Sua tarefa: Por favor, transcreva fielmente a parte do texto sobre a varíola bovina no Vale do Paraíba, começando em "Na região de" e terminando em "contra a varíola.".

Trecho para leitura:

....

Varíola bovina no Vale do Paraíba

Na região de Guaratinguetá, no Vale do Paraíba, um surto de varíola que surgiu há pouco mais de um ano já atingiu 1.500 cabeças de gado leiteiro e quase 100 trabalhadores rurais. As análises dos institutos Biológico e Adolfo Lutz revelam que o vírus causador do surto pertence ao gênero Orthopoxvirus, mas falta saber o mais difícil: a cepa (variedade) do vírus. Pode ser um cowpox, causador da varíola bovina verdadeira, cuja ocorrência no Brasil e nas Américas jamais foi notificada, ou um vírus vaccinia, usado na vacinação contra a varíola.

....

Material extraído:
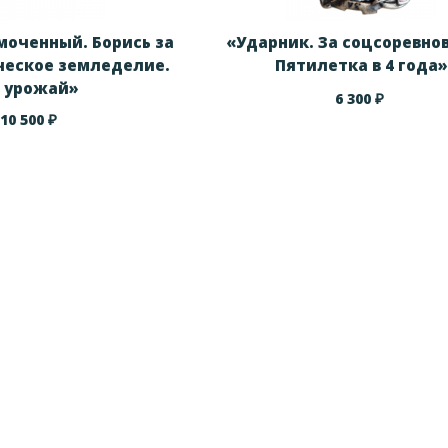
моченный. Борись за
«Ударник. За соцсоревно
еское земледелие.
Пятилетка в 4 года»
а урожай»
₽
6 300
₽
10 500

....

Resposta:
Na região de Guaratinguetá, no Vale do Paraíba, um surto de varíola que surgiu há pouco mais de um ano já atingiu 1.500 cabeças de gado leiteiro e quase 100 trabalhadores rurais. As análises dos institutos Biológico e Adolfo Lutz revelam que o vírus causador do surto pertence ao gênero Orthopoxvirus, mas falta saber o mais difícil: a cepa (variedade) do vírus. Pode ser um cowpox, causador da varíola bovina verdadeira, cuja ocorrência no Brasil e nas Américas jamais foi notificada, ou um vírus vaccinia, usado na vacinação contra a varíola.